After Virginia City, Jon took the run up over a peak of 3.7 miles. He said that if he was feeling good, he would keep moving down the hill. I was going to do an additional three miles on from where he stopped.

At the end of the 32nd leg run, I was prepared to run, but expected him to keep going. When I saw him coming, he gave the "slash across the throat" sign and I realized I was on for the next run. I felt the adrenaline rush, took the wristband baton and ran off at a good clip. I felt great.

At this time the team had been up for more than 30 hours. There was grumbling on the bus. It sounded like we were out of energy and low on spirit. I had dark thoughts that we might not be able to finish. I realized that my commitment to take three miles was weak and not even half of the next leg.

I was listening to Pink's Raise Your Glass and F’ing Perfect and reflected on everything I had done in the past year to get in shape. It was a turning point where I could choose to be a man or a mouse. I decided I would do whatever it took to finish the race and I was starting by finishing this leg.

When I saw my team halfway down the hill at the 3-mile mark, I pointed at my chest and then down the hill. I threw down my hoodie. I shouted to the team: "I am going to finish this leg!" I gained speed and kept running. The team cheered me on.

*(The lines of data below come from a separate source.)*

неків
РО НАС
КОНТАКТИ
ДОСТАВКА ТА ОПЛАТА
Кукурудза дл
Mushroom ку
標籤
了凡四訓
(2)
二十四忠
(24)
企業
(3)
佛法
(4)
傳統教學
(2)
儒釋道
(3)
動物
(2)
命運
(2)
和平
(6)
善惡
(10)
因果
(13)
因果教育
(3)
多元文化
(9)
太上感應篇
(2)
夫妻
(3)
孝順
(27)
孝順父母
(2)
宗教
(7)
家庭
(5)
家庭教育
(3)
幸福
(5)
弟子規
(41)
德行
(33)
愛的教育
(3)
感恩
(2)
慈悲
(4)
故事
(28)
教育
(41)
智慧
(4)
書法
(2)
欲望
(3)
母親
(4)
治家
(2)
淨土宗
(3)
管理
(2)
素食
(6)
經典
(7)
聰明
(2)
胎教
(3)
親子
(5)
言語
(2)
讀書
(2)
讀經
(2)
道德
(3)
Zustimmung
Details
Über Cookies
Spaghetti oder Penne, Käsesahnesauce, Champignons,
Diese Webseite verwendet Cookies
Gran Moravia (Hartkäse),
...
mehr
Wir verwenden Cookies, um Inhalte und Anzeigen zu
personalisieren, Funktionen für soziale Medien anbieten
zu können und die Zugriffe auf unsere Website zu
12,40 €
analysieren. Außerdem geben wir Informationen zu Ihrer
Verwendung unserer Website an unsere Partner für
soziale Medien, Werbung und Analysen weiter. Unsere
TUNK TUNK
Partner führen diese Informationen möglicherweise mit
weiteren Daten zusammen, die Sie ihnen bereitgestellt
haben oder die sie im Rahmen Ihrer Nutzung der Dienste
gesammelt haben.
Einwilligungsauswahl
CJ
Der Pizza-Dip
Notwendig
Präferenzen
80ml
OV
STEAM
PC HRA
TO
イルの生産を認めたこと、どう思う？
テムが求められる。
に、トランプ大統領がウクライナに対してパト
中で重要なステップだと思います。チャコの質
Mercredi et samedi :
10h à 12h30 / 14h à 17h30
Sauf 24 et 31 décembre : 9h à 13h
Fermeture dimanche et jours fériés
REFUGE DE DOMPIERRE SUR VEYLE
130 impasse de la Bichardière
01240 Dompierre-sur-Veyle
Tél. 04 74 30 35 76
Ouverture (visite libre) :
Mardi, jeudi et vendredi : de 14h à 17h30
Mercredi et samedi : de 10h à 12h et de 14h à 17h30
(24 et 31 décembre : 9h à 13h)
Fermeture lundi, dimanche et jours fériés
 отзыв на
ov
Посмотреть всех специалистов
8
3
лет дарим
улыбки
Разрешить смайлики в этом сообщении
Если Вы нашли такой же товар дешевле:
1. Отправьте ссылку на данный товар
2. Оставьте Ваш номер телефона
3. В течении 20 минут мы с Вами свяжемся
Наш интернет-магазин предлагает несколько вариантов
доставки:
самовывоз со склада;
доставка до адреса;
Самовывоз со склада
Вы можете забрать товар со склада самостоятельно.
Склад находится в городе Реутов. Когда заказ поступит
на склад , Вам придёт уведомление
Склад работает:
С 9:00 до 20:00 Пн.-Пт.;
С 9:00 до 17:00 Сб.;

It was an emotional breakthrough for me. I smiled and cried most of the way. I thought of my inspirations. I thought of my training. I thought my team needed me in this moment. I pushed hard.

I used a few thoughts to keep me focused on finishing the race. I thought of Siddhartha learning to overcome the pain and desires of his physical body during his ascetic years.

I thought of my Native American ancestors and imagined channeling them. Their spirits ran through me and energized me.

I thought of Einstein’s quote, “for us physicists believe the separation between past, present, and future is only an illusion.” I imagined that I had already run a marathon, an ironman and had completed this Odyssey.

It was much easier than I thought. I was one of three runners on the team to do four complete legs. It was a 6.5-mile run down 1,750 feet of elevation. It was my longest run and the third longest of the 36 legs. I was done in 59.35.

I was prepared to do more, if needed. But our heroic team stepped up and saw us to the finish line. We finished in 29 hours and 32 minutes. Our average speed was 9:57 minute-miles, my average was 9:19.

This is a note I jotted down just after finishing my 19.4 miles: There is nothing more powerful than accepting your own death. I accept it. I am at peace with myself and with my life. I have conquered death. I am not afraid of dying.

I am very proud of my team and myself for completing this relay. I now feel energized to accomplish just about anything and I won’t give up ‘till I collapse.